### Work item
Instruction for the data below: set down exactly the lines from the line with "72: (430, 621, 0.27)" to the line with "12: (689, 560, 0.30)", inclusive, and no others.
--- Material for the task Enclosed Below ---
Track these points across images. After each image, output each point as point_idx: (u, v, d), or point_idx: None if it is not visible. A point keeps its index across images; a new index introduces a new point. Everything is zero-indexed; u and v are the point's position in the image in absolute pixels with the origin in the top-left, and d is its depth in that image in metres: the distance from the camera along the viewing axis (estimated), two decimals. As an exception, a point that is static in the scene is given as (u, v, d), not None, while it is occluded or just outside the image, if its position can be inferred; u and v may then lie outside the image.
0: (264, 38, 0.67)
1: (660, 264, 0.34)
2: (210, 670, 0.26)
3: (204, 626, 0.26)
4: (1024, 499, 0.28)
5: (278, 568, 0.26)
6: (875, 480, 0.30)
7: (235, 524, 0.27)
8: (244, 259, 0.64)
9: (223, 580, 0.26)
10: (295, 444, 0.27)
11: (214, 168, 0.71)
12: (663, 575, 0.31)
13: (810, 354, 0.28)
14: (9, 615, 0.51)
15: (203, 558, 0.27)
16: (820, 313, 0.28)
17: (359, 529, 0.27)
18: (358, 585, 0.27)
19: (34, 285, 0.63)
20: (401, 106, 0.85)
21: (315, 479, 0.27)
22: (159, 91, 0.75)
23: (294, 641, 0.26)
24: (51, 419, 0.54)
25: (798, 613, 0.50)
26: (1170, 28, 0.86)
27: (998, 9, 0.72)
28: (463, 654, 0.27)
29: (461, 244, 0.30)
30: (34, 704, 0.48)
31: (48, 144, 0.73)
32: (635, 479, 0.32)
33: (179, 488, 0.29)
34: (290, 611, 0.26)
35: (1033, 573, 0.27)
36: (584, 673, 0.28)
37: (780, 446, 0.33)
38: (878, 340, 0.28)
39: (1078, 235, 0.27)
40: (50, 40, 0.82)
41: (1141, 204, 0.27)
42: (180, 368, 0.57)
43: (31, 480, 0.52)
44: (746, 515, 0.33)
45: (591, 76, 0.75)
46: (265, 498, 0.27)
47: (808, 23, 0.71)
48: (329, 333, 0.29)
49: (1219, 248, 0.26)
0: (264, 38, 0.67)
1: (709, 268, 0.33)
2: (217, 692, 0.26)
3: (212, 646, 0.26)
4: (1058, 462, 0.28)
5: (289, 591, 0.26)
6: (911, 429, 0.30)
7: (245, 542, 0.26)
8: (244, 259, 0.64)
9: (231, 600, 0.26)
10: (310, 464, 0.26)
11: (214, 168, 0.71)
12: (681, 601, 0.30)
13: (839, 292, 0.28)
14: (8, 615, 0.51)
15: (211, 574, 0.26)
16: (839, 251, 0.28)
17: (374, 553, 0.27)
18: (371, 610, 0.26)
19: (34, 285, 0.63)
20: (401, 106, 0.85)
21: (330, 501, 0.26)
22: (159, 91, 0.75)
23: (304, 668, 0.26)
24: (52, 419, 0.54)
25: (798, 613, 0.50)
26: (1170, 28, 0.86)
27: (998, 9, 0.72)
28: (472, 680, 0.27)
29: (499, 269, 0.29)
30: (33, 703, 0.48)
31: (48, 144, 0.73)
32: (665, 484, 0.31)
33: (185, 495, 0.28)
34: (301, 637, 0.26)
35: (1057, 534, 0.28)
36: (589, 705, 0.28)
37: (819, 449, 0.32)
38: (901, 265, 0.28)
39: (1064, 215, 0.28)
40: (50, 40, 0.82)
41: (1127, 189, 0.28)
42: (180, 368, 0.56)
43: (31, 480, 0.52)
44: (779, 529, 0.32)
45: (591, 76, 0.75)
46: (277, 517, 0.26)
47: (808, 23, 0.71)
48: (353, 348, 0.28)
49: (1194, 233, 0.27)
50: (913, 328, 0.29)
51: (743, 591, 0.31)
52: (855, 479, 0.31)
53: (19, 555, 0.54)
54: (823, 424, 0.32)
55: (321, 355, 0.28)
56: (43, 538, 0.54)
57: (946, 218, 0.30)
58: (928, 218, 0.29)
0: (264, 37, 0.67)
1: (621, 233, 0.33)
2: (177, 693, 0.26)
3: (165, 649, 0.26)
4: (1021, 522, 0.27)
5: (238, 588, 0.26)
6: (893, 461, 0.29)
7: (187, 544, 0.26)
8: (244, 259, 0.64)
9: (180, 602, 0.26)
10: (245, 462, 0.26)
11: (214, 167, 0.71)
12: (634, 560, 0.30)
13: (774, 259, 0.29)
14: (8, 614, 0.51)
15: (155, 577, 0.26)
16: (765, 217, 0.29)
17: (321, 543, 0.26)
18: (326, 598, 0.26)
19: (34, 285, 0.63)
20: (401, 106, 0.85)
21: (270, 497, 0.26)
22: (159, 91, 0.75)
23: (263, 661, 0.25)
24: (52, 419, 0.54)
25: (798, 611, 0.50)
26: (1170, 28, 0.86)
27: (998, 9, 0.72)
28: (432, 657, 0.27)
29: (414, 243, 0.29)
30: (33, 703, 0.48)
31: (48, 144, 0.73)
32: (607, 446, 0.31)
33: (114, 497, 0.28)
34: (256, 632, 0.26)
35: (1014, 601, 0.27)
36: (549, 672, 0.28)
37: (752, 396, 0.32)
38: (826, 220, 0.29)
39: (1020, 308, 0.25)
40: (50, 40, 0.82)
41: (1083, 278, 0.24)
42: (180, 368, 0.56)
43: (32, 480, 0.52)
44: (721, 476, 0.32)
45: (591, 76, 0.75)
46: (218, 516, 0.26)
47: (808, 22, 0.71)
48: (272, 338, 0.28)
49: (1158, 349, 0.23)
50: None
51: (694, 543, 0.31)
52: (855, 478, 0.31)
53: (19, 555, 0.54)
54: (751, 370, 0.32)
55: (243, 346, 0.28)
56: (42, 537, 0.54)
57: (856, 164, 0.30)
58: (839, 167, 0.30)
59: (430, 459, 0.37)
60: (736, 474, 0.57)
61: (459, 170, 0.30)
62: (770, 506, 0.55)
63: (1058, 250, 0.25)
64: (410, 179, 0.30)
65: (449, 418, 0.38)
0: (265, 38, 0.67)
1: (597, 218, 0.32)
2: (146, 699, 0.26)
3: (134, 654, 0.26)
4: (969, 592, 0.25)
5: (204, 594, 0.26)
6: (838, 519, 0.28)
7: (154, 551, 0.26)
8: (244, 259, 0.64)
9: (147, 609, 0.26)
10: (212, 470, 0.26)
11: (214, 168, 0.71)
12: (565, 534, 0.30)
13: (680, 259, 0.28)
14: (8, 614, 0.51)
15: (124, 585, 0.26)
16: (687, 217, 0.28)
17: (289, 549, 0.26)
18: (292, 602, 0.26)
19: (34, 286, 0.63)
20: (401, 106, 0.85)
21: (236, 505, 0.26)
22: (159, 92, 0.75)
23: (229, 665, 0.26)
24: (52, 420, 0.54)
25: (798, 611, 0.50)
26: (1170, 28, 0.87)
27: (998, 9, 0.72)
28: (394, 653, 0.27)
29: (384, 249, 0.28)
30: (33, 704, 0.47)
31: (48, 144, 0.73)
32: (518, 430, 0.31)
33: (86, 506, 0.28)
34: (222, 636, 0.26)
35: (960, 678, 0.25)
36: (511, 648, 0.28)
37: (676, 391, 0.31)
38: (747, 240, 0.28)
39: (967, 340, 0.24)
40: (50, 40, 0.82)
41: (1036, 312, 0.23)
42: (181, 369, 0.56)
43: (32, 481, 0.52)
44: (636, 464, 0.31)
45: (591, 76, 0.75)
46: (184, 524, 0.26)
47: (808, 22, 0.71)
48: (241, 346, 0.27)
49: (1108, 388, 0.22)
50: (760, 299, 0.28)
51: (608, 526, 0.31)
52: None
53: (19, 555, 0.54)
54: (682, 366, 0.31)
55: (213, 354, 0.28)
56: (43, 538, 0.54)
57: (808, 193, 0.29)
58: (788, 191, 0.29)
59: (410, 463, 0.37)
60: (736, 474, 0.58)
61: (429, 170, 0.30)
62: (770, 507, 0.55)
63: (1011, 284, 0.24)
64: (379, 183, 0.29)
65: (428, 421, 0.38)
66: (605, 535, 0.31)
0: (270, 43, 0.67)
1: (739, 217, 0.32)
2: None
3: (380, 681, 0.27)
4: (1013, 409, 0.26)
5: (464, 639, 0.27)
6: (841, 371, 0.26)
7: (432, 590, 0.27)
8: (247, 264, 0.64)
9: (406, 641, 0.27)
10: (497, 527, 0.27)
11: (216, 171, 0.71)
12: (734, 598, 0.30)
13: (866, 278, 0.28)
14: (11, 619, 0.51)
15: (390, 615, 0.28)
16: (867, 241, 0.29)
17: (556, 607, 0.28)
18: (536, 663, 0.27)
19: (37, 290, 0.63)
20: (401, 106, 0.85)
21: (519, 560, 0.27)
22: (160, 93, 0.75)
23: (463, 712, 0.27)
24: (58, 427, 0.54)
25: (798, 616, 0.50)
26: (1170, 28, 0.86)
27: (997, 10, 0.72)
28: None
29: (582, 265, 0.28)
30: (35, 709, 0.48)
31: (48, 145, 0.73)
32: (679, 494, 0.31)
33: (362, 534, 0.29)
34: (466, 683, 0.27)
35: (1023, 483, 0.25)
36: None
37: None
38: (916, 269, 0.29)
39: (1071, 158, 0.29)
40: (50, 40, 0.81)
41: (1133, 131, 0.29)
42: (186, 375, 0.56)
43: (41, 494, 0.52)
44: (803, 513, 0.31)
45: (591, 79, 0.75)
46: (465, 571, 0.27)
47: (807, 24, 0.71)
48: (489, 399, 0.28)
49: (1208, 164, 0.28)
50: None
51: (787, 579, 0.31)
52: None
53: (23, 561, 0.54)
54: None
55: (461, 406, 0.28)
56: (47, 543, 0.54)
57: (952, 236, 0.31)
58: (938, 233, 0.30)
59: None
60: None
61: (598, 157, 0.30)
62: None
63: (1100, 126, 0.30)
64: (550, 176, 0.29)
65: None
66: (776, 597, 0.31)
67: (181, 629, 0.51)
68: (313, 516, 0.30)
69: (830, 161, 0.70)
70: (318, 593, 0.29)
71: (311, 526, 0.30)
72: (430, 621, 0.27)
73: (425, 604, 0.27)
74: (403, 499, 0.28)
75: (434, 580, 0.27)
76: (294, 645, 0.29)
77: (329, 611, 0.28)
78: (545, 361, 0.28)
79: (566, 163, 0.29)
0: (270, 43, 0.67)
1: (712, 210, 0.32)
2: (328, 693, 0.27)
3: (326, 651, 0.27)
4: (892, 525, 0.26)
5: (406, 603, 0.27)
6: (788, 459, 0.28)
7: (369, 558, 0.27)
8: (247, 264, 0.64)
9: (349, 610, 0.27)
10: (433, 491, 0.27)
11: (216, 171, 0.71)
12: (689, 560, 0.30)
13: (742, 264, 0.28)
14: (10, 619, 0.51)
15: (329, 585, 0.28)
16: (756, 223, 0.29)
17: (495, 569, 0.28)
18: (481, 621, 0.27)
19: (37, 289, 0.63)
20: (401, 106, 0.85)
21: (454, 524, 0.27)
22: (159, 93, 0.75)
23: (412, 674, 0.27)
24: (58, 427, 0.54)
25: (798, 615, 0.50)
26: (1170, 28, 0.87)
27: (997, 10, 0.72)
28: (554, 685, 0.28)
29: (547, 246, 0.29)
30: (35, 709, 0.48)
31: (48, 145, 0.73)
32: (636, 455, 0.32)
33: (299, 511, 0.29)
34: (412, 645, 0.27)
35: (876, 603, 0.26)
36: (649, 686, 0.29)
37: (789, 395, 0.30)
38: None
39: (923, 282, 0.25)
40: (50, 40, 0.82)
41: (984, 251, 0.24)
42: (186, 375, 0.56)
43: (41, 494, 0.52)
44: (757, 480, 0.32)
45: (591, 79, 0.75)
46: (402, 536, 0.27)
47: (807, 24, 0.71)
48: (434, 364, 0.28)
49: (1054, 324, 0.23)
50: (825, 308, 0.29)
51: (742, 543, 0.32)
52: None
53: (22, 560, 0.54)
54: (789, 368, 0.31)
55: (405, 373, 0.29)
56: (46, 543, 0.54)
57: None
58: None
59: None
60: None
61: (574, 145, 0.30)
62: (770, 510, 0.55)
--- End of Enclosed Material for the task ---
### Result
72: (430, 621, 0.27)
73: (425, 604, 0.27)
74: (403, 499, 0.28)
75: (434, 580, 0.27)
76: (294, 645, 0.29)
77: (329, 611, 0.28)
78: (545, 361, 0.28)
79: (566, 163, 0.29)
0: (270, 43, 0.67)
1: (712, 210, 0.32)
2: (328, 693, 0.27)
3: (326, 651, 0.27)
4: (892, 525, 0.26)
5: (406, 603, 0.27)
6: (788, 459, 0.28)
7: (369, 558, 0.27)
8: (247, 264, 0.64)
9: (349, 610, 0.27)
10: (433, 491, 0.27)
11: (216, 171, 0.71)
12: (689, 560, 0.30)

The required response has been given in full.